-- Start of Source extract --
For the detailed step-by-step walkthrough of each env.py configuration option and the full alembic.ini setup, see Setting Up Alembic env.py for asyncpg.

State Management and Session Boundaries

Why migrations use a separate engine

The engine in env.py must not be the same object your application uses for request handling. The application engine is typically created at startup and persists for the process lifetime, maintaining an open connection pool. The migration engine is ephemeral: it is created inside run_async_migrations(), used for the duration of the alembic upgrade head command, and disposed immediately after via await connectable.dispose().

Mixing the two creates problems:

  • The application pool may have open transactions that conflict with DDL locks.
  • Pool connections are bound to the event loop that created them. The migration script's asyncio.run() creates a new event loop; connections from the application's engine are invalid in it.
  • pool_pre_ping=True on the migration engine catches stale connections that may have accumulated if the database was restarted between CI steps.
-- End of Source extract --
• _What you should do_:
Return the Alembic migration engine extract word for word, in full.
-- Start of Collected data --
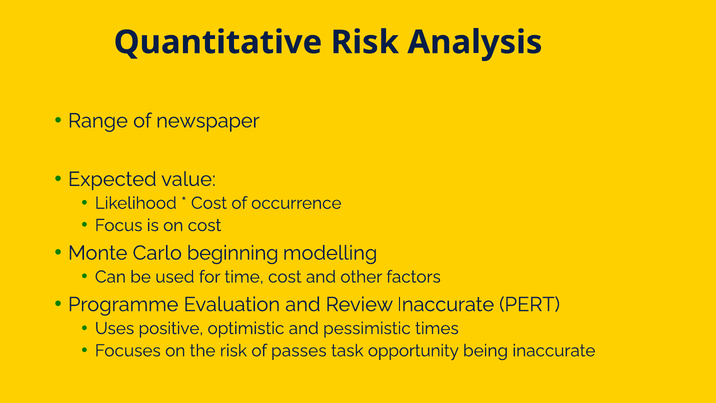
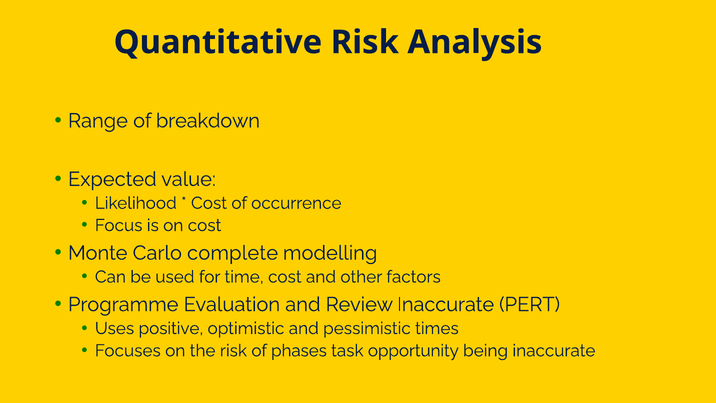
newspaper: newspaper -> breakdown
beginning: beginning -> complete
passes: passes -> phases
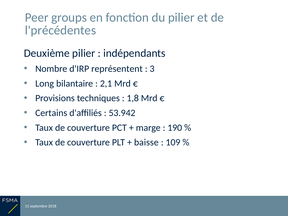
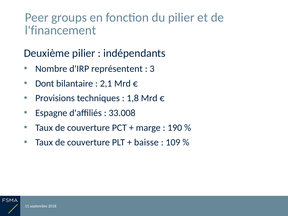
-- End of Collected data --
• _Complete response_:
For the detailed step-by-step walkthrough of each env.py configuration option and the full alembic.ini setup, see Setting Up Alembic env.py for asyncpg.

State Management and Session Boundaries

Why migrations use a separate engine

The engine in env.py must not be the same object your application uses for request handling. The application engine is typically created at startup and persists for the process lifetime, maintaining an open connection pool. The migration engine is ephemeral: it is created inside run_async_migrations(), used for the duration of the alembic upgrade head command, and disposed immediately after via await connectable.dispose().

Mixing the two creates problems:

  • The application pool may have open transactions that conflict with DDL locks.
  • Pool connections are bound to the event loop that created them. The migration script's asyncio.run() creates a new event loop; connections from the application's engine are invalid in it.
  • pool_pre_ping=True on the migration engine catches stale connections that may have accumulated if the database was restarted between CI steps.